3D Robotics just announced that they’ll be partnering with drone industry giant DJI to run their Site Scan mapping platform on DJI drones. Initially Site Scan will be available on the Phantom 4, and availability will expand to other DJI drones from there.
As part of this partnership, 3DR will sell a bundled Phantom 4 along with a Site Scan license, as well as selling individual licenses to those who already have a compatible DJI drone.
A Long and Bumpy Road
Not too long ago (though ancient history by drone industry standards) 3D Robotics set out to be DJI’s top North American competitor.
But things didn’t go so well for 3DR when it came to selling drones directly to consumers, and they wound up having to pivot to a focus on software for commercial drone applications.
One of the main contributing factors to 3DR’s failure as a consumer drone company was DJI’s ability to undercut their prices, which hurt efforts to get traction for 3DR’s Solo in the consumer market.
“They were just amazing. I think we just got beaten fair and square.”
– Chris Anderson, CEO and Founder of 3DR, talking about DJI
Not too long ago 3DR bounced back with an impressive Series D funding round of $53 million for their commercially focused Site Scan platform. As things in the drone industry shift more and more toward commercial applications like construction, mining, and surveying, the need for a way to process all the data drones can collect has grown exponentially, and the focus on Site Scan has been a winning move for 3DR.

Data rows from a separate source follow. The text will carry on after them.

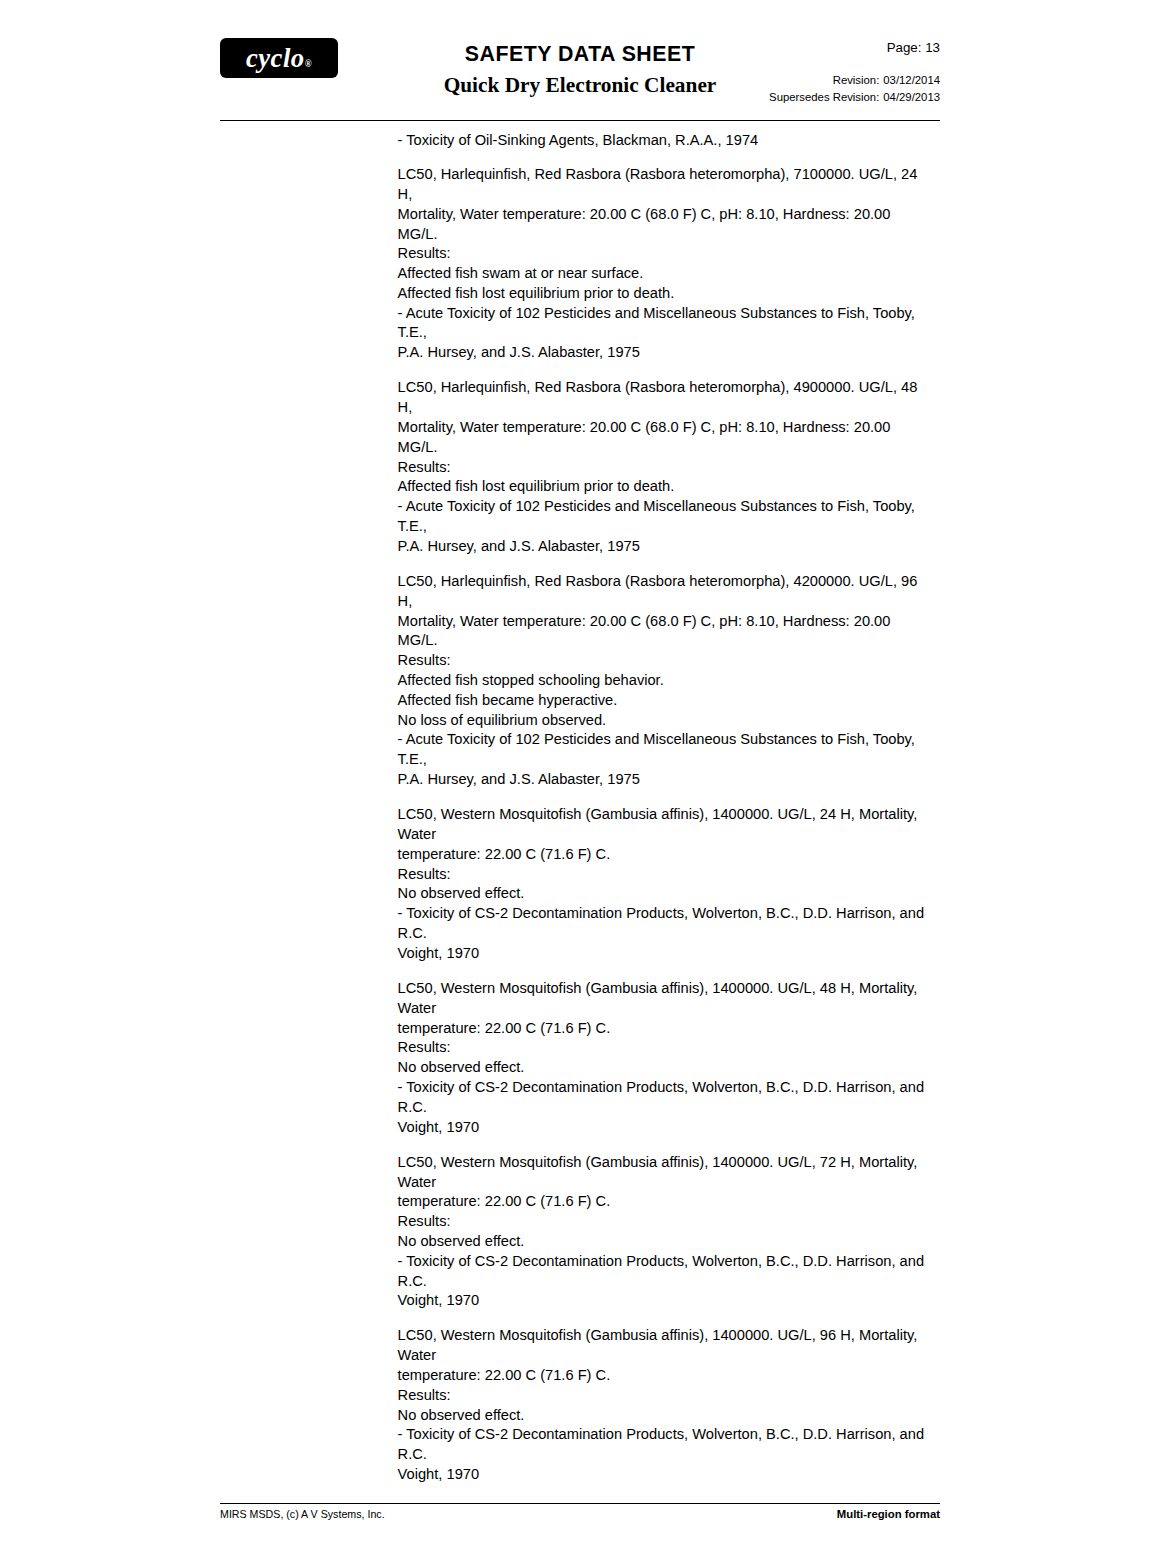cyclo®
SAFETY DATA SHEET
Quick Dry Electronic Cleaner
Page: 13
Revision: 03/12/2014
Supersedes Revision: 04/29/2013
- Toxicity of Oil-Sinking Agents, Blackman, R.A.A., 1974
LC50, Harlequinfish, Red Rasbora (Rasbora heteromorpha), 7100000. UG/L, 24 H,
Mortality, Water temperature: 20.00 C (68.0 F) C, pH: 8.10, Hardness: 20.00 MG/L.
Results:
Affected fish swam at or near surface.
Affected fish lost equilibrium prior to death.
- Acute Toxicity of 102 Pesticides and Miscellaneous Substances to Fish, Tooby, T.E.,
P.A. Hursey, and J.S. Alabaster, 1975
LC50, Harlequinfish, Red Rasbora (Rasbora heteromorpha), 4900000. UG/L, 48 H,
Mortality, Water temperature: 20.00 C (68.0 F) C, pH: 8.10, Hardness: 20.00 MG/L.
Results:
Affected fish lost equilibrium prior to death.
- Acute Toxicity of 102 Pesticides and Miscellaneous Substances to Fish, Tooby, T.E.,
P.A. Hursey, and J.S. Alabaster, 1975
LC50, Harlequinfish, Red Rasbora (Rasbora heteromorpha), 4200000. UG/L, 96 H,
Mortality, Water temperature: 20.00 C (68.0 F) C, pH: 8.10, Hardness: 20.00 MG/L.
Results:
Affected fish stopped schooling behavior.
Affected fish became hyperactive.
No loss of equilibrium observed.
- Acute Toxicity of 102 Pesticides and Miscellaneous Substances to Fish, Tooby, T.E.,
P.A. Hursey, and J.S. Alabaster, 1975
LC50, Western Mosquitofish (Gambusia affinis), 1400000. UG/L, 24 H, Mortality, Water
temperature: 22.00 C (71.6 F) C.
Results:
No observed effect.
- Toxicity of CS-2 Decontamination Products, Wolverton, B.C., D.D. Harrison, and R.C.
Voight, 1970
LC50, Western Mosquitofish (Gambusia affinis), 1400000. UG/L, 48 H, Mortality, Water
temperature: 22.00 C (71.6 F) C.
Results:
No observed effect.
- Toxicity of CS-2 Decontamination Products, Wolverton, B.C., D.D. Harrison, and R.C.
Voight, 1970
LC50, Western Mosquitofish (Gambusia affinis), 1400000. UG/L, 72 H, Mortality, Water
temperature: 22.00 C (71.6 F) C.
Results:
No observed effect.
- Toxicity of CS-2 Decontamination Products, Wolverton, B.C., D.D. Harrison, and R.C.
Voight, 1970
LC50, Western Mosquitofish (Gambusia affinis), 1400000. UG/L, 96 H, Mortality, Water
temperature: 22.00 C (71.6 F) C.
Results:
No observed effect.
- Toxicity of CS-2 Decontamination Products, Wolverton, B.C., D.D. Harrison, and R.C.
Voight, 1970
MIRS MSDS, (c) A V Systems, Inc.
Multi-region format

The only thing holding back adoption for Site Scan is that, until now, its use has been limited by the fact that it can only run on 3DR drones (like the one pictured above).
Now that Site Scan can be used on the Phantom 4, and soon on other DJI drones, we’re sure to see even more rapid growth in its adoption.
What’s in It for Me?
With this new partnership, both DJI and 3DR are getting something valuable.
3DR gets to expand the use of Site Scan, and work to secure a position in the commercial drone sector as the go-to platform for commercial applications.
On the other hand, DJI now gets to sell drones they already make into new commercial sectors without much extra work required, as well as adding additional value for customers who already own a Phantom 4.
Although it’s true that the Phantom 4 might already be used in a limited capacity for commercial applications, the addition of Site Scan will significantly open up the opportunities for use and help secure a position for DJI in this huge and growing market.
“This integration is a significant milestone for the AEC industry. We’re excited that 3DR Site Scan users can now use DJI drones to convert images into actionable data that helps project stakeholders save time and manage costs.”
– Michael Perry, Director of Strategic Partnerships at DJI
Given DJI’s incredible footprint in the drone industry, and the fact that they seem to push out product launches every other week, it’s interesting to see them choosing to partner instead of creating their own competing software.
It seems like we can conclude from this decision at least two things: 1) Site Scan is a pretty incredible platform for commercial applications (because we can only assume that DJI can be a little choosy when it comes to who they want to partner with); and 2) DJI decided it wasn’t worth it to build their own platform.
An image taken from 3DR’s Site Scan platform
The second conclusion is noteworthy, and a good sign for the drone industry at large.
Sometimes, when you look around, it can seem like DJI is taking over the world—so it’s nice to see that DJI does have limitations, and that other companies can grow and flourish in the drone industry despite the long shadow they cast.
Other Partnerships in the Commercial Drone Space
Kespry is one of 3DR’s leading competitors when it comes to software for processing data captured in commercial drone applications.
Back in March Kespry partnered with John Deere, allowing the commercial machinery giant to sell Kespry drones and software to their clients in construction, agriculture, and other related sectors.
In a similar partnership, Airware partnered with Caterpillar not too long ago, and we’re sure to see these more of these partnerships proliferate as drone companies look to expand their reach into existing markets.
Who knows what other old rivals might become new partners next.